>>>>

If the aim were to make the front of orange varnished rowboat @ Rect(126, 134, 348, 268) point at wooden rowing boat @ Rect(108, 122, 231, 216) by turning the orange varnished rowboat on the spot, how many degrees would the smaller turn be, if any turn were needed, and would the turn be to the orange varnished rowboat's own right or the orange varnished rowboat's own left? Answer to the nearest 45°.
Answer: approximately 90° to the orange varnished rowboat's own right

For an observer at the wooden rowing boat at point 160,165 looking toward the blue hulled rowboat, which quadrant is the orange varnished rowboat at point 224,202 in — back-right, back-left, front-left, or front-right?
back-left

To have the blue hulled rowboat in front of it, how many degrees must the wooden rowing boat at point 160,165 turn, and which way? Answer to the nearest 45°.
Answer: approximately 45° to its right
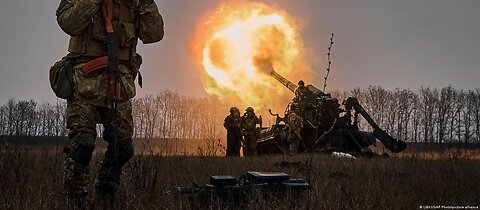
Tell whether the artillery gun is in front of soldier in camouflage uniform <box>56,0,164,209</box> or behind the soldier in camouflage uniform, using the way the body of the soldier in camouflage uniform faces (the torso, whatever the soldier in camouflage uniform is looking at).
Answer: behind

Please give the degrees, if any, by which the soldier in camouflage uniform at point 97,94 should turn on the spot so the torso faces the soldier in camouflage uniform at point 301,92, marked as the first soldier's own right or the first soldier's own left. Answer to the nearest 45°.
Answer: approximately 135° to the first soldier's own left

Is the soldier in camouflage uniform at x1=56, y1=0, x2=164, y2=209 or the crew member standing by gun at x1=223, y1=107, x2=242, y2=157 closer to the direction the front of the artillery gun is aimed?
the crew member standing by gun

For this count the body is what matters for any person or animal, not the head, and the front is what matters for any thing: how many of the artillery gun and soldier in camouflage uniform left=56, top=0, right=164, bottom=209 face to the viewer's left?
1

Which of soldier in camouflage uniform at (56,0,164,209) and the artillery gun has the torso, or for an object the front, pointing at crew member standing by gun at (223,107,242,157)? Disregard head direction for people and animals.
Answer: the artillery gun

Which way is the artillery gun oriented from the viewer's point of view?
to the viewer's left

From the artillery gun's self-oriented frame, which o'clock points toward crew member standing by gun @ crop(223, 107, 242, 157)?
The crew member standing by gun is roughly at 12 o'clock from the artillery gun.
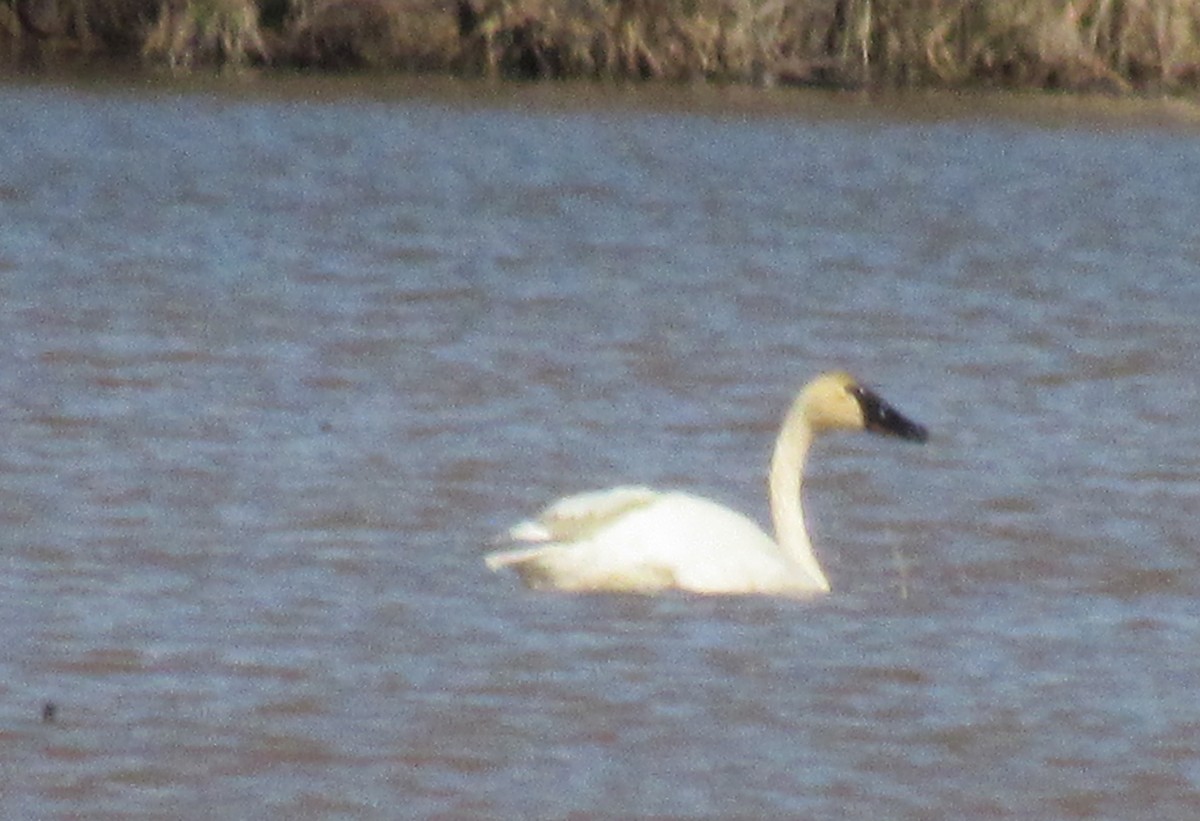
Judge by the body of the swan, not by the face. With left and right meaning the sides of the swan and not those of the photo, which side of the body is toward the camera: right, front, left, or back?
right
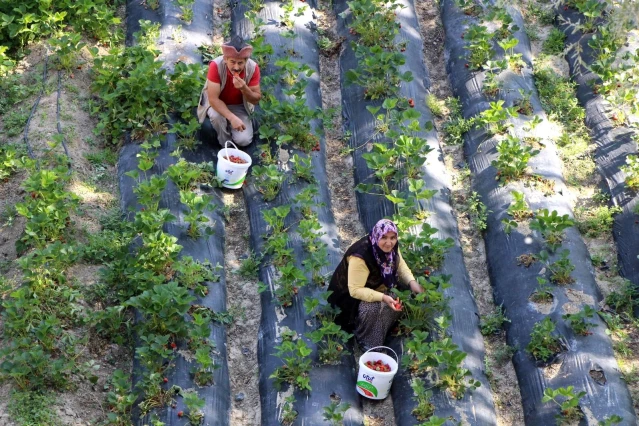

<<<<

Assignment
Reproduce verbatim the part of the records that opens with the line containing "For an observer" and closes with the line containing "The crew member standing by gun is", including both of those lines. Omit the pictures from your answer.

Solution for this task
For an observer at the wooden rowing boat at point 160,165 looking toward the blue hulled rowboat, which quadrant is the orange varnished rowboat at point 224,202 in — back-right, back-left, front-left, or front-right?
back-left

To have the blue hulled rowboat in front of it, how many degrees must the wooden rowing boat at point 160,165 turn, and which way? Answer to the nearest 45°.
Answer: approximately 45° to its right
Tell whether the artillery gun is in front of soldier in camouflage uniform <box>56,0,164,209</box> or behind the soldier in camouflage uniform, using the way the body of the soldier in camouflage uniform faces (the torso, whatever the soldier in camouflage uniform is looking at).
Answer: behind

Please give the degrees, if any, by which the soldier in camouflage uniform at point 97,94 should turn on the spot so the torso faces the soldier in camouflage uniform at point 301,92, marked as the first soldier's own right or the first soldier's own left. Answer to the nearest 45°.
Answer: approximately 135° to the first soldier's own left

Is the soldier in camouflage uniform at x1=56, y1=0, x2=164, y2=209 or the crew member standing by gun at x1=223, y1=107, x2=242, y2=157 closer to the direction the front of the artillery gun is aimed?
the crew member standing by gun

For this count the body is what matters for any person or animal, not the head, and the front is what matters for any thing: how many of the artillery gun and soldier in camouflage uniform left=56, top=0, right=164, bottom=209 face to the viewer's left?
1

Which of soldier in camouflage uniform at (56,0,164,209) and the artillery gun has the torso, or for an object the front, pointing at crew member standing by gun at (223,107,242,157)? Disregard head direction for people and animals.
Answer: the artillery gun

Which way is the artillery gun oriented from the viewer's point of view?
to the viewer's left

From the artillery gun's self-oriented frame, which o'clock points toward crew member standing by gun @ crop(223, 107, 242, 157)?
The crew member standing by gun is roughly at 12 o'clock from the artillery gun.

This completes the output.